:: EXERCISE REQUIREMENTS ::
**A.** In the text on dimension lookups and updates, what determines whether the "unknown" key is 0 or 1?
**B.** Summarize the text on dimension lookups and updates in two sentences.
**C.** Resume the text on dimension lookups and updates from its last sentence.

PAGE TEXT Block Start

When no row is found, the "unknown" key is returned. (The "unknown" key will be 0 or 1 depending on whether or not you selected an auto-increment field for the technical key field). Please note that we don’t make a difference between "Unknown", "Not found", "Empty", "Illegal format", etc. These nuances can be added manually however. Nothing prevents you from flushing out these types before the data hits this transform with a Filter, regular expression, etc. We suggest you manually add values -1, -2, -3, etc for these special dimension entry cases, just like you would add the specific details of the "Unknown" row prior to population of the dimension table.

Do not use NULL values for your natural key(s). Null values can’t be compared and are not indexed by most databases. Even if we would support null values in keys (something that doesn’t make a lot of sense anyway), it would most likely cause severe lookup performance problems.
Be aware of data conversion issues that occur if you have data types in your input streams that are different from the data types in your natural key(s). If you are have Strings in the transforms input and in the database you use an Integer for example, make sure you are capable of converting the String to number. See it as a best practice to do this before this transform to make sure it works as planned. Another typical example of problems is with floating point number comparisons. Stay away from those. We recommend you use sane data types like Integer or long integers. Stay away from Double, Decimal or catch-all data types like Oracle’s Number (without length or precision; it implicitly uses precision 38 causing us to use the slower BigNumber data type).

Update

In update mode (update option is enabled) the transform first performs a lookup of the dimension entry as described in the "Lookup" section above. The result of the lookup is different though. Not only the technical key is retrieved from the query, but also the dimension attribute fields. A field-by-field comparison then follows. The result can be one of the following situations:

The record was not found, we insert a new record in the table.

PAGE TEXT Block End
ENTRIES SHOWN Block Start

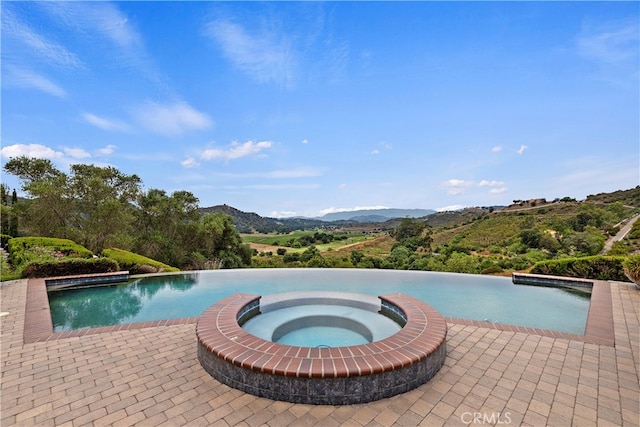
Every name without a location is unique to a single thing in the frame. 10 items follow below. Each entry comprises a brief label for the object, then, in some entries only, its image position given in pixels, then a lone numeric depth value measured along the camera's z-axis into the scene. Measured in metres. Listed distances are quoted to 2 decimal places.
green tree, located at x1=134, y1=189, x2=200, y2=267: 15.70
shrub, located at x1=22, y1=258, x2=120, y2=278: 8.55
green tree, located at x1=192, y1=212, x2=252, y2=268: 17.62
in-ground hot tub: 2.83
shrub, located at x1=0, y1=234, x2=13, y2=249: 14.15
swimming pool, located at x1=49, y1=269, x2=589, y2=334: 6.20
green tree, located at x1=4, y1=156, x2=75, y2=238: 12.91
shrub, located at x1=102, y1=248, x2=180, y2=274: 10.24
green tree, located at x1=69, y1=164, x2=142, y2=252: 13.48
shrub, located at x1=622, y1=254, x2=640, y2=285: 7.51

ENTRIES SHOWN Block End
ENTRIES SHOWN Block Start

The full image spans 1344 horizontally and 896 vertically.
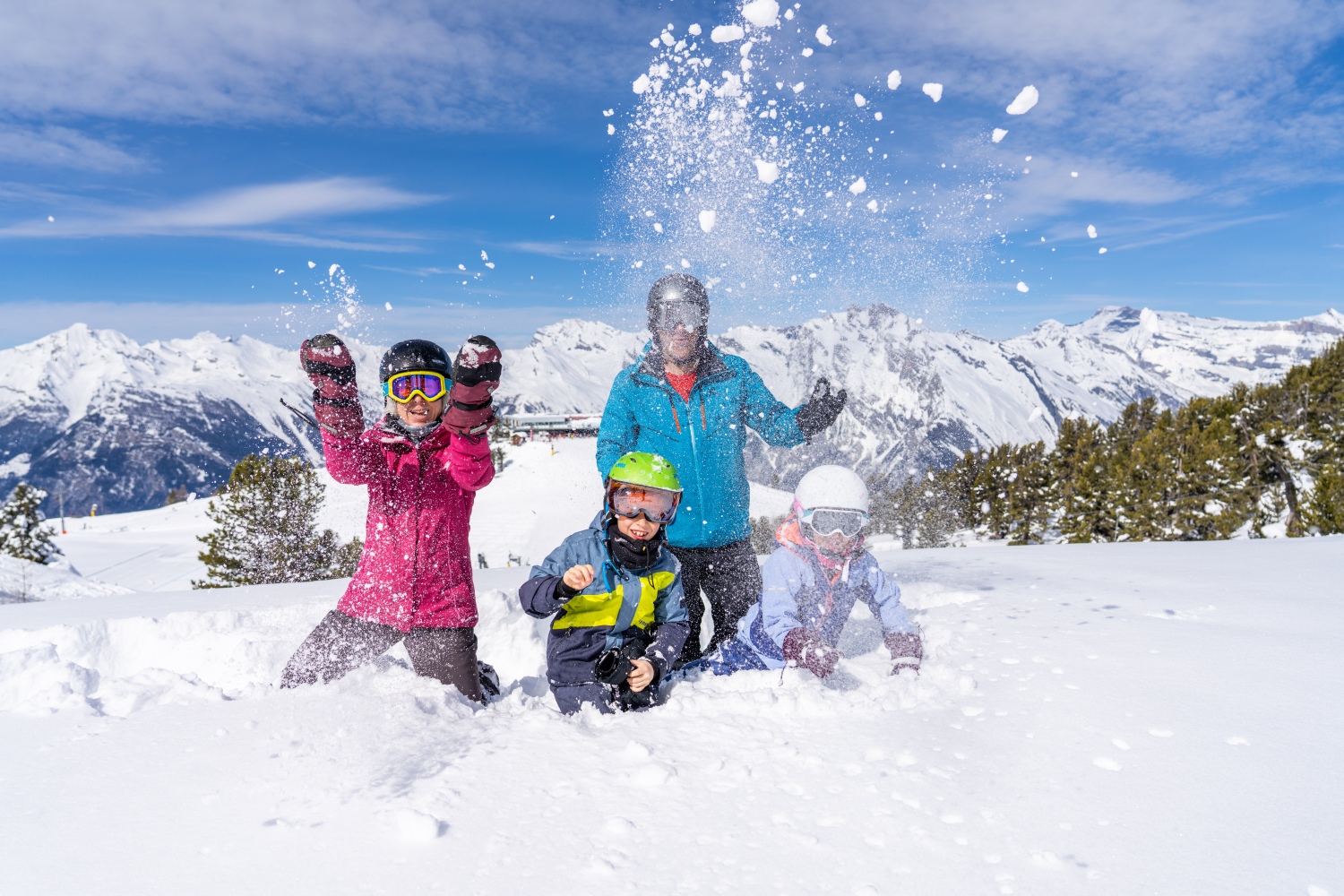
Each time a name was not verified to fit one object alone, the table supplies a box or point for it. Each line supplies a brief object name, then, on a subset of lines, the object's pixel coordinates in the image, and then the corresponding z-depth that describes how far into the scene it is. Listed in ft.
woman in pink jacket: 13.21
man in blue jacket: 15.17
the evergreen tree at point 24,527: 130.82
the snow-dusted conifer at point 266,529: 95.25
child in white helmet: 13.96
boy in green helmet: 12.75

ENTRIES SHOWN Block End

:: EXPECTED RESULTS ::
**A.** It depends on whether an auto-increment field was selected for the technical key field.

**B.** When a lookup finds no row, the transform returns an "unknown" key, and special cases such as "Not found" or "Empty" can be handled by manually adding values like -1 and -2. Natural keys should avoid NULL values, mismatched data types, and floating point types, and in update mode the transform retrieves the dimension attribute fields along with the technical key and compares them field by field.

**C.**
The record was found and any of the following is true:
- One or more attributes were different and had an "Insert" (Kimball Type II) setting: A new dimension record version is inserted.
- One or more attributes were different and had a "Punch through" (Kimbal Type I) setting: These attributes in all the dimension record versions are updated.
- One or more attributes were different and had an "Update" setting: These attributes in the last dimension record version are updated.
- All the attributes (fields) were identical: No updates or insertions are performed.
Insertion of new rows are performed in the following transforms:
- The current row is updated with "date_to" updated with the "Stream date field"
- The new row is inserted where the changes in attributes are recorded according to rule in previous paragraph. "date_from" field is updated with the "Stream date field" and the "date_to" is updated with the Max date of the table range end date.
- The version number of the new row in incremented by 1.
- Stream date field" cannot be before the earliest start date of the currently valid rows.
- select min(date_from) from dim_table where date_to = "2199-12-31 23:59:59.999"
- It is important to ensure that the incoming rows are sorted by the "Stream date field"